-- TEXT PASSAGE start --

Toning my Highlights with WELLA Color Charm Demi Permanent Hair Color

I haven’t found the courage to color my own hair altogether. I am, however, brave enough to undertake smaller, lower-risk color-adjacent jobs myself. Like glossing, toning my highlights is a perfect example of a low-risk, usually professional procedure I’m willing to undertake myself.

Until last July, I hadn’t explored, “proper,” toners or heard of Wella Color Charm Demi Permanent Hair Color. I’m risk averse, so I had been employing purple toning shampoo to tone down brass with this method.

About five months after my last balayage appointment, I decided to take a stab at toning my highlights properly. After several hours of research, I decided to try toning my highlights with the Wella Color Charm Demi Permanent Hair Color line.

-- TEXT PASSAGE end --

PARTS OF THE EXERCISE
A. Summarize the passage on toning highlights in two sentences.
B. Carry on the passage on toning highlights from its last sentence.

-- DATA PROVIDED start --

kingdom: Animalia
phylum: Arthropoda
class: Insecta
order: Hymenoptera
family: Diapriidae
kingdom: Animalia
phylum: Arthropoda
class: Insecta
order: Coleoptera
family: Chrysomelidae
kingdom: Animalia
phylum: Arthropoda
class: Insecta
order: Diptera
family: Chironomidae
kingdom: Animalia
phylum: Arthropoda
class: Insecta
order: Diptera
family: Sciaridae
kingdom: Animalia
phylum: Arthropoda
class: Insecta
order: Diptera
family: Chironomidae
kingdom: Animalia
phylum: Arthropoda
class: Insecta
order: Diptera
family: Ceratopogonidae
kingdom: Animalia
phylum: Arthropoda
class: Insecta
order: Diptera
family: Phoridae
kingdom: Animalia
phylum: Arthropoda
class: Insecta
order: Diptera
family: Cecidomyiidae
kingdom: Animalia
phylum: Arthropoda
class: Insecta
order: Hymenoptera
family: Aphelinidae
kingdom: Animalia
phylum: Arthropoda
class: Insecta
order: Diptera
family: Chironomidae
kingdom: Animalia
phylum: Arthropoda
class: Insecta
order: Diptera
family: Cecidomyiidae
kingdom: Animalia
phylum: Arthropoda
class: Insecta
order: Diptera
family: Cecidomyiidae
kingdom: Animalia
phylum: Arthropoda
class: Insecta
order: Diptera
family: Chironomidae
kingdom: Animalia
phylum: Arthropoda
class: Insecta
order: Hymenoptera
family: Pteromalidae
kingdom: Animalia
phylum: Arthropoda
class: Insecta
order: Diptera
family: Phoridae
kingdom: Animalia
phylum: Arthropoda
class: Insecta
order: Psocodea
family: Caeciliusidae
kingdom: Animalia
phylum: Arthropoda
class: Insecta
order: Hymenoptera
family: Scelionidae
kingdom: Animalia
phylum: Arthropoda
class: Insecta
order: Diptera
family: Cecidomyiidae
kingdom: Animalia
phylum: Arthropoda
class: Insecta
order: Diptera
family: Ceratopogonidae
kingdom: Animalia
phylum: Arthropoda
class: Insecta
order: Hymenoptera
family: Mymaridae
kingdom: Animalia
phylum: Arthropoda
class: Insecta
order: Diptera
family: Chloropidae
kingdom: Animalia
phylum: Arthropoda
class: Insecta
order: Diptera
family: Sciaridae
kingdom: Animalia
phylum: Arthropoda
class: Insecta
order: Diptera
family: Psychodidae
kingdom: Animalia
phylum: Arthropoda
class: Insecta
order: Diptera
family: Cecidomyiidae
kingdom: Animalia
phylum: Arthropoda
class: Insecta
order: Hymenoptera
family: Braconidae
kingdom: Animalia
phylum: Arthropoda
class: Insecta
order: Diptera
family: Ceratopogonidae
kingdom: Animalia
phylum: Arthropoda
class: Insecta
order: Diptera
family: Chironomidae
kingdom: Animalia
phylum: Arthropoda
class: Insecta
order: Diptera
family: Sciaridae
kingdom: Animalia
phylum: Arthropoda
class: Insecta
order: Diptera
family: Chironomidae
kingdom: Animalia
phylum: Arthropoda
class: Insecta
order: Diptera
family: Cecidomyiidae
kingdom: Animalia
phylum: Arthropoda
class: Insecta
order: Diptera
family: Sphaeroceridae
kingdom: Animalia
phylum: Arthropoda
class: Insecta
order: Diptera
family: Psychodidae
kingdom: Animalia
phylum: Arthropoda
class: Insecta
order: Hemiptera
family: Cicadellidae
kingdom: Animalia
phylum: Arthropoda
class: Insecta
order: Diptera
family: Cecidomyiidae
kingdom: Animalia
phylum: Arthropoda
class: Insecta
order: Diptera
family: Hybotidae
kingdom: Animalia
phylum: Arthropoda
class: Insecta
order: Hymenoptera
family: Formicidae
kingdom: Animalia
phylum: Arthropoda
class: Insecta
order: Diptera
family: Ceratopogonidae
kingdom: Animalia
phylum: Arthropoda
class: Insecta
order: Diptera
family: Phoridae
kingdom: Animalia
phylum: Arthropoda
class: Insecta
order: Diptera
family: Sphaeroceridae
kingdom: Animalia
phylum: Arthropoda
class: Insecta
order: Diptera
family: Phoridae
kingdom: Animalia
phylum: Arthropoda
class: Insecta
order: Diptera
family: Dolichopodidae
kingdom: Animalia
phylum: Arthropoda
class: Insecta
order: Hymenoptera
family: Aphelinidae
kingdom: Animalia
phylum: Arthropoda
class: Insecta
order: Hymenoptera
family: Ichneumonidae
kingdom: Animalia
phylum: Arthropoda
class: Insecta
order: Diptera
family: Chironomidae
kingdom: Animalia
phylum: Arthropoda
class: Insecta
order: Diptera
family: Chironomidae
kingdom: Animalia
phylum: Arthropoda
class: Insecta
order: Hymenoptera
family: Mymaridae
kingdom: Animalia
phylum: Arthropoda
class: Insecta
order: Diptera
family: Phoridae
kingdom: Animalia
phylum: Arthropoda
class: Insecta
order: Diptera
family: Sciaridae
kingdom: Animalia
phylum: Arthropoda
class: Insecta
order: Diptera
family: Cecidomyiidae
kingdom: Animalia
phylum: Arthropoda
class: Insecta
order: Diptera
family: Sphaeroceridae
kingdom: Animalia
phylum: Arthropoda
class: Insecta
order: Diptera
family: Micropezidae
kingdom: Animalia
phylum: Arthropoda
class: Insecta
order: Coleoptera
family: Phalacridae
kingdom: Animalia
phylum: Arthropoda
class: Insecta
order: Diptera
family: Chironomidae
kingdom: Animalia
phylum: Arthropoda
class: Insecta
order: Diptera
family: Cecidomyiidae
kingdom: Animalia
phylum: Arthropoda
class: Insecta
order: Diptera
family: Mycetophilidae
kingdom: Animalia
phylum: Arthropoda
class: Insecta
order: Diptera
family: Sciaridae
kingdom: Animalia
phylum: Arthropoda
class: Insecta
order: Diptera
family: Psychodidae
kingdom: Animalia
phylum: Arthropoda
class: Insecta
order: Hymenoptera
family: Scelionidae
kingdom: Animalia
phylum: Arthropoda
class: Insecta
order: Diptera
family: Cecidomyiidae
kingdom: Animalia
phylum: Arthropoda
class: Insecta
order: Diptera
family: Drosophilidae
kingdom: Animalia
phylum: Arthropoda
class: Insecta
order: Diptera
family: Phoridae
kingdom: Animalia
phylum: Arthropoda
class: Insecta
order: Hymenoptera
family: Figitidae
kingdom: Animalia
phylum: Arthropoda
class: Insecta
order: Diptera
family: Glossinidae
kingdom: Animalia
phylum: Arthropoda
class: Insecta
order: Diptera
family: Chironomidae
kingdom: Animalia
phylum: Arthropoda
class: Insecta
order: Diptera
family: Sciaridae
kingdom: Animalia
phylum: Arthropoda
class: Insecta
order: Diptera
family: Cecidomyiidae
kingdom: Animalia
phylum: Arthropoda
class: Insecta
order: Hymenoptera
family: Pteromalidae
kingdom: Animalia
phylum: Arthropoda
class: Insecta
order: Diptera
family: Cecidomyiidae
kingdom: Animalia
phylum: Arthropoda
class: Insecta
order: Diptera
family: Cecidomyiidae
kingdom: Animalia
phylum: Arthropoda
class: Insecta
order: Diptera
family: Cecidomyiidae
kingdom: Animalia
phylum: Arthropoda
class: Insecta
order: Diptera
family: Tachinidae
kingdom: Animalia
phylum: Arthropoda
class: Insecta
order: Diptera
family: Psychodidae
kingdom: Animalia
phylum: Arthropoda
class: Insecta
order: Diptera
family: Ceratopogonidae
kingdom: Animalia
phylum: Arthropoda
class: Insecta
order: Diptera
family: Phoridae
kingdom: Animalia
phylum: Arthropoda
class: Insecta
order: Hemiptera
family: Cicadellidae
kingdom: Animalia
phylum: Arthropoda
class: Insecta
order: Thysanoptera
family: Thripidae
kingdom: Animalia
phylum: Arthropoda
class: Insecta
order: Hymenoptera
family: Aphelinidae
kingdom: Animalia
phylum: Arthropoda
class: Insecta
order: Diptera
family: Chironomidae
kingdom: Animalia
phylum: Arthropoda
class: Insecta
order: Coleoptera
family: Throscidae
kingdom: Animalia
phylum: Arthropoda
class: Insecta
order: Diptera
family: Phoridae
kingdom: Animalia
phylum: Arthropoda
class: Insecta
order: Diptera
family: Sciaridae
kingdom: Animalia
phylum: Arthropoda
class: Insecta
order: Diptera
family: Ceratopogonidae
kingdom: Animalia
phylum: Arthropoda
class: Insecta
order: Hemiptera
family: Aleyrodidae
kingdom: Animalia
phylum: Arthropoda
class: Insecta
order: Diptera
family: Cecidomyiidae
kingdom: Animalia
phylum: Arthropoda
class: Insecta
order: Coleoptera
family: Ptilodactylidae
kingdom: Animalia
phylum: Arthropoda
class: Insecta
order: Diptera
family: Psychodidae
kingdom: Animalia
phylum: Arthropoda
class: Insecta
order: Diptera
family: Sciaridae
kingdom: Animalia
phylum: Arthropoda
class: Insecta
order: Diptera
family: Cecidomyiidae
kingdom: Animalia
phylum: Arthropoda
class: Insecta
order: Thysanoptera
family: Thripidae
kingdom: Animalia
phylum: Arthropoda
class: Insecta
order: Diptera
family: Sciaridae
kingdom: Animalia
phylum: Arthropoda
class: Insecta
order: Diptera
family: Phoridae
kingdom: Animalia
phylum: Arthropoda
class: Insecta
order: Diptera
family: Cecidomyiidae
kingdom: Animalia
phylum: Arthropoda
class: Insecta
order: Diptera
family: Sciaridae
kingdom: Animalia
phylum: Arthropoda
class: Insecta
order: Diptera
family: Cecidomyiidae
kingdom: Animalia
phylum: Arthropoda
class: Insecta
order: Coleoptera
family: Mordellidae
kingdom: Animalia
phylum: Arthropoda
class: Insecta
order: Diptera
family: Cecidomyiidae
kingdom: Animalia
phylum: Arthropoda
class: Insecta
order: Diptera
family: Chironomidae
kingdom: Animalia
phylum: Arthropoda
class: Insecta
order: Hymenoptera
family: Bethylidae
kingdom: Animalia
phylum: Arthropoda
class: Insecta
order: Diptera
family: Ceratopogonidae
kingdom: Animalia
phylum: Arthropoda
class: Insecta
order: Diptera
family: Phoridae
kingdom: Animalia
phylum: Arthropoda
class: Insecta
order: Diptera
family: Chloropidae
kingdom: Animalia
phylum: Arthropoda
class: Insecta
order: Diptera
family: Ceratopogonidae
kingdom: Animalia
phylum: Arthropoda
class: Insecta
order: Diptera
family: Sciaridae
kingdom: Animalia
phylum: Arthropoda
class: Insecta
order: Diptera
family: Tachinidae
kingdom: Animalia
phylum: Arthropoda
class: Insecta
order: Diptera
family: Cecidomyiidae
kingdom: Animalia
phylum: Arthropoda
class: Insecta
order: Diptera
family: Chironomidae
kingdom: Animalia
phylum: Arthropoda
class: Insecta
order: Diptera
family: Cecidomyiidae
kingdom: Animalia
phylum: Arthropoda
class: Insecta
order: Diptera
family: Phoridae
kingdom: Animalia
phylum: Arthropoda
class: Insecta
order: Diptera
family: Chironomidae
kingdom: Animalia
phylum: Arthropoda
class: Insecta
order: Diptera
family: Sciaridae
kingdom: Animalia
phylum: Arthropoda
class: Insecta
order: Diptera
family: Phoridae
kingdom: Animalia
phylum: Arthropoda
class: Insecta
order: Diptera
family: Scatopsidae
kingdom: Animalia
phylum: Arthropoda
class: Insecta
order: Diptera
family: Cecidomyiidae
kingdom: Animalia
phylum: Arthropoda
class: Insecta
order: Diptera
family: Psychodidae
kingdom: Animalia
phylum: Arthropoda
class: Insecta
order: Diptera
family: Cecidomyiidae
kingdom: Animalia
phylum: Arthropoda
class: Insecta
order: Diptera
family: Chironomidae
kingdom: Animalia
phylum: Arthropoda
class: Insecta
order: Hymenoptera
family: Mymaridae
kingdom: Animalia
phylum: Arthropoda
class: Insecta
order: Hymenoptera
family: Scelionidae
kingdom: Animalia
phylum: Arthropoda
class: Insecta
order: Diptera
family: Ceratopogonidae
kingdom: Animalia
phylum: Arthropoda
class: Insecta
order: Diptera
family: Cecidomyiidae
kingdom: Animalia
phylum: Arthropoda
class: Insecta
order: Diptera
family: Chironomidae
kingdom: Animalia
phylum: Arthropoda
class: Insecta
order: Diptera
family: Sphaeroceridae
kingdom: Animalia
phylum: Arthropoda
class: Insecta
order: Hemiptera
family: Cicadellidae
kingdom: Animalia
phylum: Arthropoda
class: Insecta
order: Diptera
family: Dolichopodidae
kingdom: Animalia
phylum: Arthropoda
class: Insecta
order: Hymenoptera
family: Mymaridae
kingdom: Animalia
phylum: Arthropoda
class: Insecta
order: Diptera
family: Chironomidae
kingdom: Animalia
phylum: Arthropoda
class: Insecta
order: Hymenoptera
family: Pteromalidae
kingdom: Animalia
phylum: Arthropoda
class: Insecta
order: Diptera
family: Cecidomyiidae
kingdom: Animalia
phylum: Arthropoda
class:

-- DATA PROVIDED end --

ANSWERS TO THE EXERCISE
A. The author won't yet color their own hair entirely but will take on smaller, lower-risk jobs such as glossing and toning highlights. After using purple toning shampoo to tone down brass, the author decided about five months after the last balayage appointment to tone the highlights properly and, after several hours of research, chose to try the Wella Color Charm Demi Permanent Hair Color line.

B.
Note: I am not a licensed hair professional; I have not gone to beauty school! I’m a STEM professional and like reading and learning for fun. Although I feel comfortable making these decisions for myself, I recommend you do your homework before taking the plunge into DIY chemical treatments.

Fortunately, Wella Color Charm Demi Permanent Hair Color and other Wella products aren’t all pro-only and any ol’ person can buy from Sally Beauty or Amazon.

Selecting the Correct Toner Shade

First, assess your toning goal. My goal was to cool down the brassiness/warmth that my balayage highlights had accumulated over time. Depending on your hair, you might seek something with neutral or cool/ash tones to achieve this goal.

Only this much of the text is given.